El kender guardó silencio. ¡Unos hombres, unos Caballeros de Solamnia, montados sobre otros dragones, peleaban contra ellos! Los dragones que montaban los caballeros eran dragones bellísimos —dragones de oro y plata— y los hombres, llevaban brillantes armas que relucían resplandecientes. ¡De pronto Tasslehoff comprendió! En el mundo había dragones
—¡La lanza Dragonlance! —murmuró.
El viejo mago asintió para sí.
—Sí, pequeño. Lo has comprendido. Sabes la respuesta y la recordarás, pero no ahora. Ahora no. —Acarició la cabeza del kender, desordenándole el cabello.
—Dragones... ¿Qué estaba diciendo? —Tas no podía recordarlo. Además, ¿qué estaba haciendo ahí parado, contemplando un cuadro tan recubierto de polvo que ni siquiera podía saber qué era? El kender sacudió la cabeza. Fizban debía estar influenciándole.
—¡Ah, sí! El cubil del dragón. Si mis cálculos son correctos, está por ahí.
El viejo mago, arrastrando los pies, continuó caminando.
El trayecto de los compañeros a las minas estuvo exento de acontecimientos notables. Sólo vieron unos pocos guardias draconianos medio dormidos de aburrimiento, que no prestaron ninguna atención a las «mujeres» que atravesaban el patio. Pasaron ante la incandescente forja, continuamente alimentada por un hervidero de agotados enanos gully.
Apretando el paso para perder de vista aquella triste imagen, los compañeros entraron en las minas donde los draconianos, de noche, encerraban a los hombres en inmensas cavernas para luego regresar y seguir vigilando a los enanos gully. Según Verminaard, montar guardia para custodiar a los hombres era una pérdida de tiempo, pues estaba convencido de que los humanos ni siquiera pensaban huir.
Y, la verdad es que, durante un rato, Tanis creyó que aquello podía ser dramáticamente cierto. Los hombres
Hederick, el Teócrata de Solace, que se hallaba entre los prisioneros, intervino para hablar en contra de Goldmoon a quien tachó de bruja, charlatana y blasfema. Les relató lo sucedido en la posada, mostrando como prueba su chamuscada mano. Pero los hombres no le prestaron mucha atención, ya que, después de todo, los dioses Buscadores no habían protegido a Solace de los dragones.

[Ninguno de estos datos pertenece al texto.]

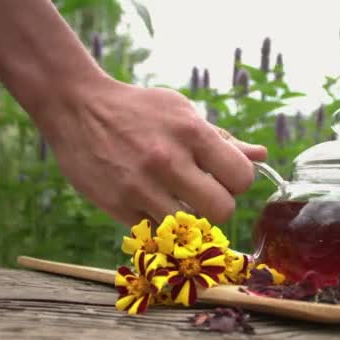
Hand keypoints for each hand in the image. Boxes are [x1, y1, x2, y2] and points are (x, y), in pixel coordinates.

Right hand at [37, 76, 266, 226]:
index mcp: (191, 132)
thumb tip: (261, 156)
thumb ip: (222, 139)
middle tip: (202, 193)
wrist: (78, 108)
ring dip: (186, 217)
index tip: (223, 177)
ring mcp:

En realidad la perspectiva de escapar interesaba a muchos de ellos. Casi todos tenían alguna marca o señal de los malos tratos que allí recibían: cortes, rasguños, magulladuras... La comida era mala y muy escasa, se les obligaba vivir en míseras condiciones y todos sabían que cuando el hierro de las minas se agotase, sus vidas no valdrían nada para Verminaard. No obstante, los Buscadores —que ejercían el gobierno incluso en prisión— se opusieron a un plan que consideraban temerario.
Comenzaron las discusiones. El volumen de las voces subía. Tanis ordenó a Caramon, Flint, Eben, Sturm y Gilthanas que vigilasen las diferentes puertas, temiendo que al oír la algarada los guardias regresasen. El semielfo no había previsto una cosa así: ¡aquella discusión podía durar semanas! Goldmoon, con aspecto abatido, se había sentado; parecía estar a punto de echarse a llorar. Estaba tan imbuida de sus nuevas creencias, y deseaba tanto ofrecer sus conocimientos al mundo, que cuando éstas fueron puestas en duda se hundió en la desesperación.
—¡Estos humanos están locos! —dijo Laurana en voz baja situándose al lado de Tanis.
—No —replicó Tanis suspirando.
—Si estuviesen locos sería más fácil. No les prometemos nada tangible y les pedimos que arriesguen lo único que les queda... sus vidas. ¿Y, con qué fin? ¿Para huir hacia las colinas batallando durante todo el trayecto? Al menos aquí, por el momento, están vivos.
—¿Pero qué valor puede tener una vida en estas condiciones?
—Esta es una buena pregunta, joven mujer —murmuró una débil voz. Al volverse vieron a Maritta en un rincón de la celda, arrodillada junto a un hombre tendido en un burdo catre. Su edad era imprecisa, pues estaba envejecido por la enfermedad y la miseria. Haciendo un esfuerzo por incorporarse, alargó una huesuda y pálida mano hacia Tanis y Laurana. Su respiración era agitada. Maritta intentó que no se moviera, pero él la miró enojado.
—¡Mujer, ya sé que me estoy muriendo! Pero esto no significa que deba morir de pena. Traedme a esa mujer bárbara.
Tanis miró a Maritta con expresión interrogadora. Ella, levantándose, se acercó al semielfo y ambos se alejaron unos pasos.